Tarefas do exercício —
- a) Reproduza o trecho do texto sobre felicidade entre "A primeira confusão" e "futilidade sem tamanho.", inclusive.
- b) Responda, com base no texto sobre felicidade, às perguntas abaixo.
(i) Segundo o texto, o que a felicidade é demais para que a gente simplesmente desista dela?
(ii) Qual é a primeira confusão apontada no texto?
(iii) Se a felicidade fosse apenas uma sensação, por quanto tempo alguém poderia se dizer feliz?

Texto fornecido —
Afinal, o que é felicidade? O que precisamos para construir um novo tipo
Felicidade é um desses conceitos estranhos. É importante demais para a gente simplesmente desistir dele e amplo demais para sabermos exatamente o que queremos dizer quando usamos essa palavra. No meio dessa complicação, com frequência usamos a expressão felicidade sem prestar atenção ao significado que estamos emprestando a ela.
A primeira confusão é entender a felicidade apenas como um sentimento agradável. Mas pense bem: o que significaria se ela fosse apenas uma sensação quente que sentimos quando coisas boas acontecem? Simplesmente, ninguém poderia se dizer feliz por mais do que alguns instantes de cada vez. Portanto, como um sentimento, felicidade seria um estado pouco relevante para as nossas vidas e ir atrás dela seria de uma futilidade sem tamanho.

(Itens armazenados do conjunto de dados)

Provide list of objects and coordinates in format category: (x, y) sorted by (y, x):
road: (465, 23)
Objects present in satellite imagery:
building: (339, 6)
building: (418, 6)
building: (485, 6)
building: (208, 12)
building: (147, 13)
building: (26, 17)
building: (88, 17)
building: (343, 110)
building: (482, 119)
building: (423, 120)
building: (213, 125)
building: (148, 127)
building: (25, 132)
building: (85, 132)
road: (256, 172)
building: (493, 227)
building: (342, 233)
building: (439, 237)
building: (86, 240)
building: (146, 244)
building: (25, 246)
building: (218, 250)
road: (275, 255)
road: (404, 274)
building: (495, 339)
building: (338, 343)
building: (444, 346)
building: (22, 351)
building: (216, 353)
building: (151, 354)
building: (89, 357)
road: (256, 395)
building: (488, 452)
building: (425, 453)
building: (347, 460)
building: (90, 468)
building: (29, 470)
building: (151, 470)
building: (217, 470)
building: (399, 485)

* * *

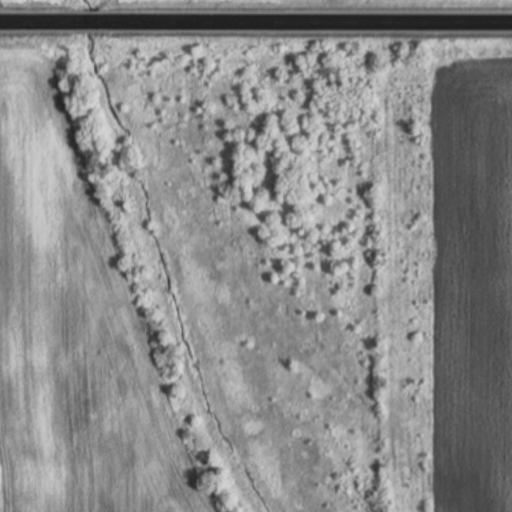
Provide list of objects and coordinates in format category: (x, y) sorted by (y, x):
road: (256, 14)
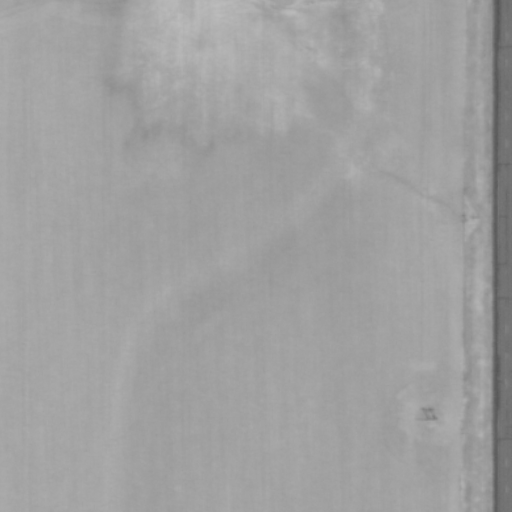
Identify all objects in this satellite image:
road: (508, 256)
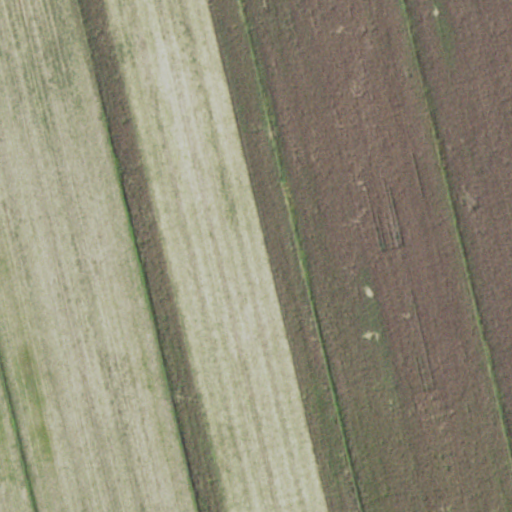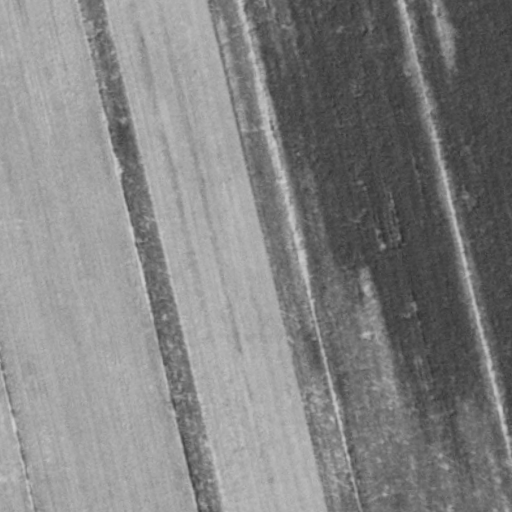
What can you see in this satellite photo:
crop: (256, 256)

Respostas do exercício —
- a)
A primeira confusão é entender a felicidade apenas como um sentimento agradável. Mas pense bem: o que significaria se ela fosse apenas uma sensação quente que sentimos quando coisas boas acontecem? Simplesmente, ninguém poderia se dizer feliz por mais do que alguns instantes de cada vez. Portanto, como um sentimento, felicidade seria um estado pouco relevante para as nossas vidas e ir atrás dela seria de uma futilidade sem tamanho.

- b)
(i) Importante.
(ii) Entender a felicidade apenas como um sentimento agradável.
(iii) Por não mais do que alguns instantes de cada vez.